Con el correr del tiempo he revivido una lección añeja, que me sacudió cuando falleció mi padre hace más de 25 años. Cuando él se fue, no solamente me invadía la tristeza por los momentos compartidos que no volverían, sino por todo lo que no íbamos a poder vivir juntos.
En los primeros meses desde la despedida a mi padre pensaba que el dolor no acabaría nunca... y quizás eso ha sido verdad hasta cierto punto. Sí, el dolor sigue estando allí, pero de otra manera, transformada, haciéndome comprender un versículo bíblico que señala: “El amor nunca muere” y que está escrito en su lápida.
En ese sentido, cuando perdemos a un ser amado, el dolor está asociado con el amor. También pasa con la amistad, que es una manifestación del amor y por lo tanto, no muere.
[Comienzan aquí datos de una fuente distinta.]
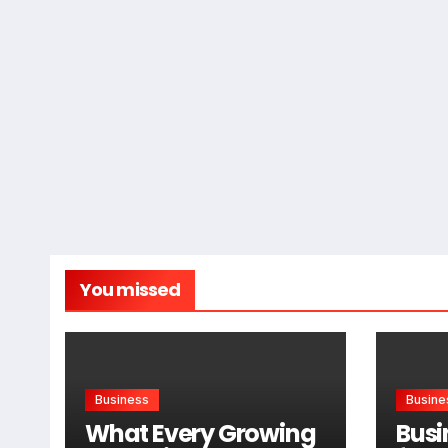
You missed
Business
Busine
What Every Growing
Busi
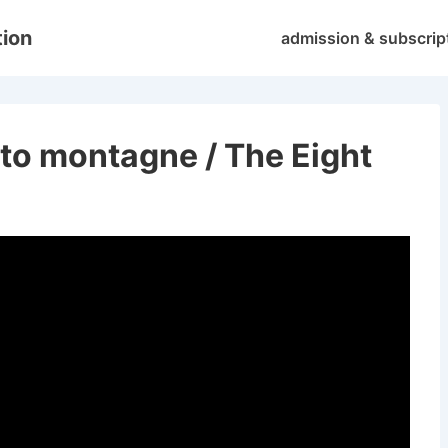
Main
tion
admission & subscrip
Navigation
tto montagne / The Eight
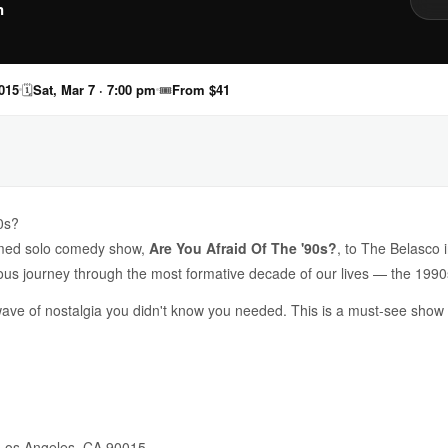
n
0015
🗓
Sat, Mar 7 · 7:00 pm
🎟
From $41
0s?
aimed solo comedy show,
Are You Afraid Of The '90s?
, to The Belasco 
ous journey through the most formative decade of our lives — the 1990
wave of nostalgia you didn't know you needed. This is a must-see show
 Los Angeles, CA 90015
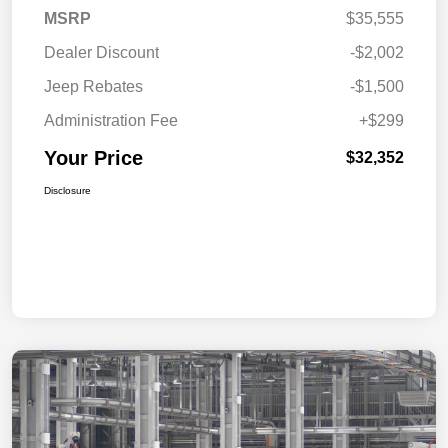
MSRP
$35,555
Dealer Discount
-$2,002
Jeep Rebates
-$1,500
Administration Fee
+$299
Your Price
$32,352
Disclosure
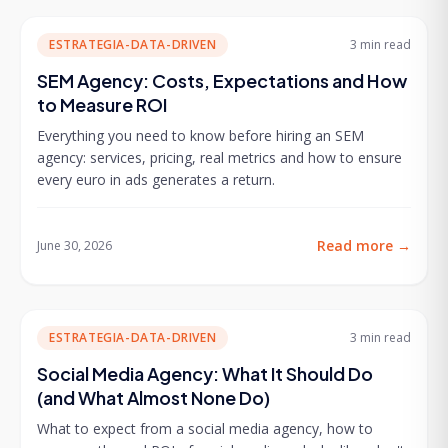
ESTRATEGIA-DATA-DRIVEN
3 min
read
SEM Agency: Costs, Expectations and How
to Measure ROI
Everything you need to know before hiring an SEM
agency: services, pricing, real metrics and how to ensure
every euro in ads generates a return.
Read more
→
June 30, 2026
ESTRATEGIA-DATA-DRIVEN
3 min
read
Social Media Agency: What It Should Do
(and What Almost None Do)
What to expect from a social media agency, how to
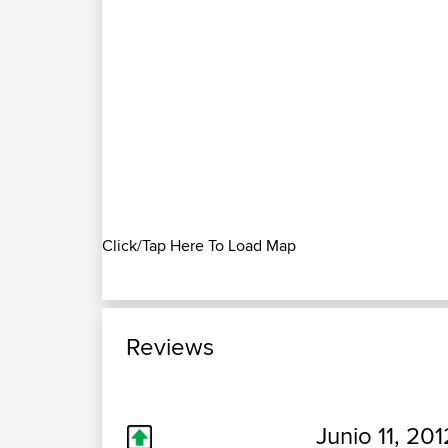
Click/Tap Here To Load Map
Reviews
Junio 11, 201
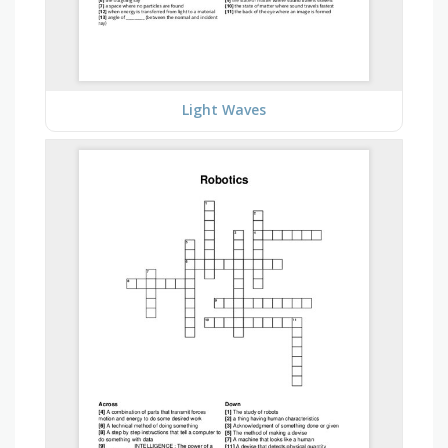
Light Waves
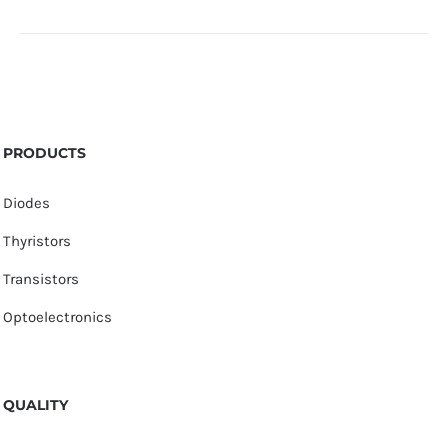
PRODUCTS
Diodes
Thyristors
Transistors
Optoelectronics
QUALITY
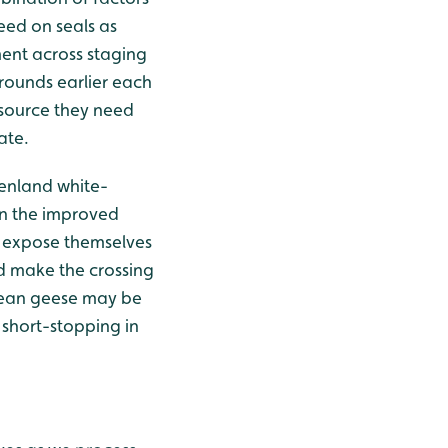
eed on seals as
ment across staging
rounds earlier each
 source they need
ate.
enland white-
 on the improved
y expose themselves
nd make the crossing
 bean geese may be
 short-stopping in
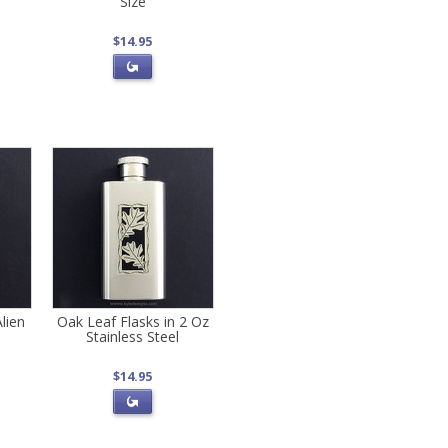
Size
$14.95
lien
Oak Leaf Flasks in 2 Oz
Stainless Steel
$14.95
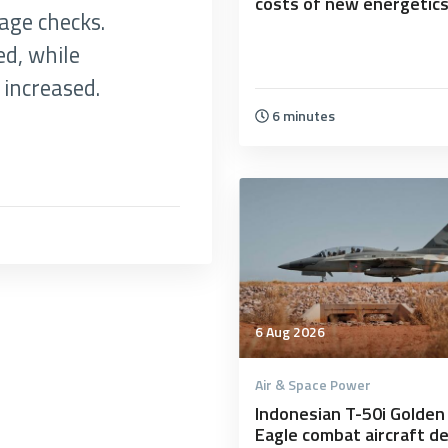
costs of new energetic
age checks.
d, while
increased.
6 minutes
6 Aug 2026
Air & Space Power
Indonesian T-50i Golden
Eagle combat aircraft d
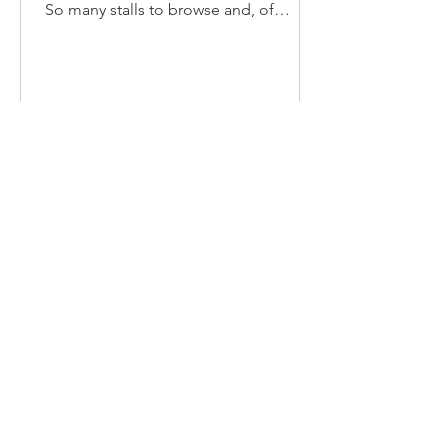
So many stalls to browse and, of
course, our pop-up cafe with bacon...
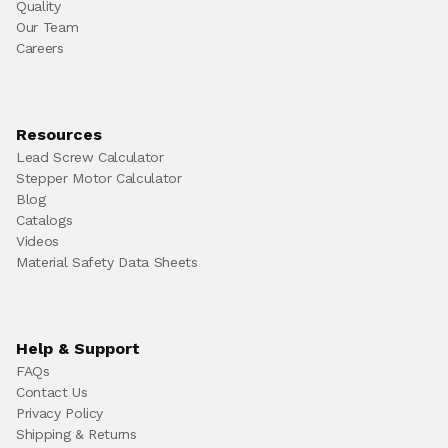
Quality
Our Team
Careers
Resources
Lead Screw Calculator
Stepper Motor Calculator
Blog
Catalogs
Videos
Material Safety Data Sheets
Help & Support
FAQs
Contact Us
Privacy Policy
Shipping & Returns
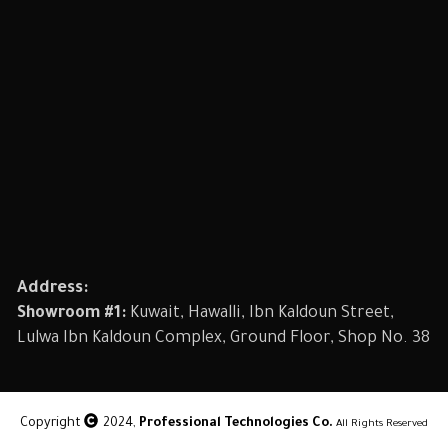
Address:
Showroom #1:
Kuwait, Hawalli, Ibn Kaldoun Street,
Lulwa Ibn Kaldoun Complex, Ground Floor, Shop No. 38
Copyright
2024,
Professional Technologies Co.
All Rights Reserved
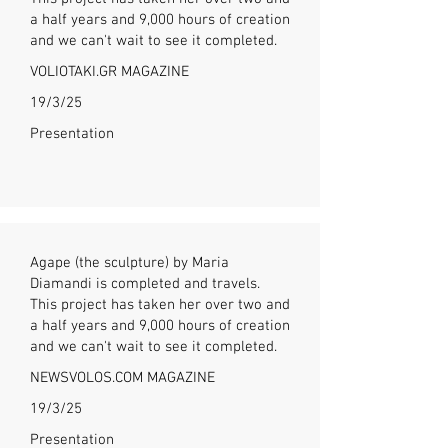
a half years and 9,000 hours of creation
and we can't wait to see it completed.
VOLIOTAKI.GR MAGAZINE
19/3/25
Presentation
Agape (the sculpture) by Maria
Diamandi is completed and travels.
This project has taken her over two and
a half years and 9,000 hours of creation
and we can't wait to see it completed.
NEWSVOLOS.COM MAGAZINE
19/3/25
Presentation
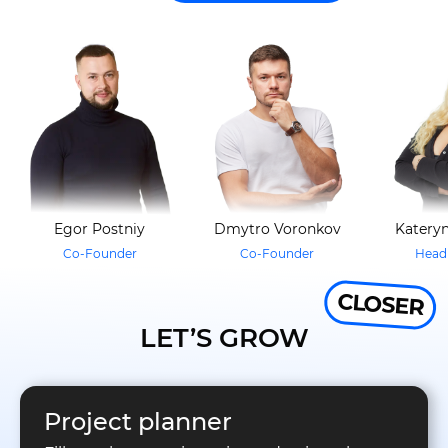
Egor Postniy
Dmytro Voronkov
Kateryn
Co-Founder
Co-Founder
Head 
CLOSER
LET’S GROW
Project planner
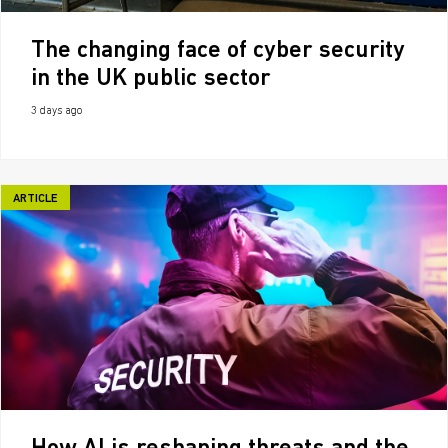
The changing face of cyber security
in the UK public sector
3 days ago
ARTICLE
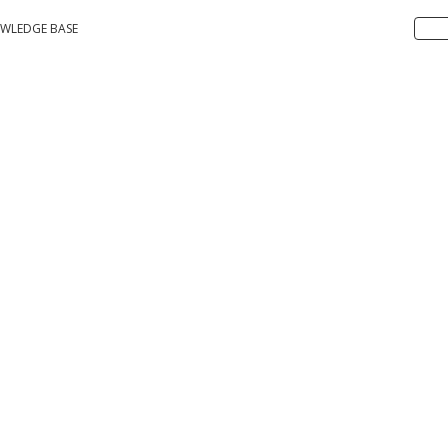
WLEDGE BASE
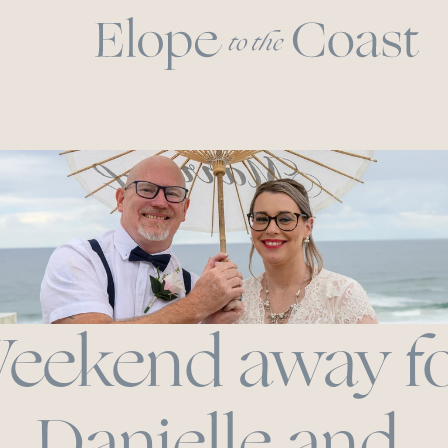
eekend away fo
Danielle and 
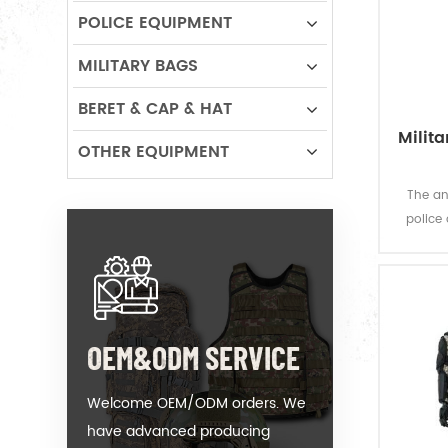
POLICE EQUIPMENT
MILITARY BAGS
BERET & CAP & HAT
Milita
OTHER EQUIPMENT
The an
police
which o
OEM&ODM SERVICE
Welcome OEM/ODM orders. We
have advanced producing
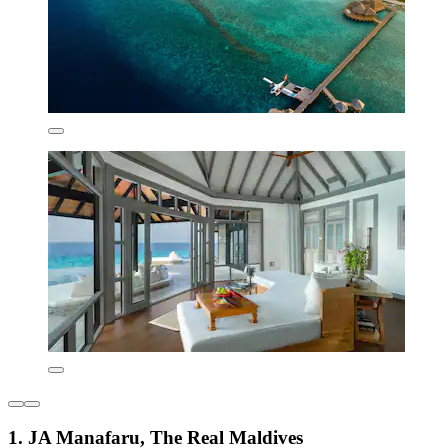
1. JA Manafaru, The Real Maldives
Con el correr del tiempo, aprendemos a ver las cosas desde otra perspectiva y el dolor de antaño que parecía paralizarnos o desarticularnos, es un acompañante conocido que nos ayuda a comprender la propia fragilidad y a ver la vida como el trayecto que es hacia nuestro propio destino.
Aprendemos a aceptar que somos seres efímeros aquí en la tierra y que lo más valioso que podemos tener son todas las experiencias compartidas y el amor que cultivamos.
Sí, el amor nunca muere y en ocasiones se esconde detrás del dolor, también hay que aprender a buscarlo y a aceptar que es parte de la vida.
La aceptación es algo más que resignación, es admitir que la incertidumbre es inherente al ser humano y que en medio de ella es grandioso coincidir con aquellas personas que nos inspiran amor y amistad.
En las cercanías del Día del Amor y la Amistad es importante reconocer que ésta debe ser algo más que una celebración frívola. Es un momento para pensar en que el amor es lo que nos hace trascender y que, a pesar de la inevitable muerte, podamos seguir vivos a través del afecto de otras personas.
De vez en cuando vuelvo a recordar cuando mi gran amiga, a lo lejos, levantó su mano para darme el último adiós que yo vería de ella, aunque en aquél entonces estaba muy lejos de saberlo.
El dolor de antaño ha madurado conmigo y he comprendido que esa imagen se trata solamente de un “hasta luego”; mientras tanto, el recuerdo de aquella amistad entrañable encierra uno de los tesoros más grandes de mi vida y despedirse es solo una etapa más.
Ahora, con el correr del tiempo y el sinnúmero de reflexiones, he comprendido aquella frase escrita en piedra: El amor nunca muere, solo se transforma.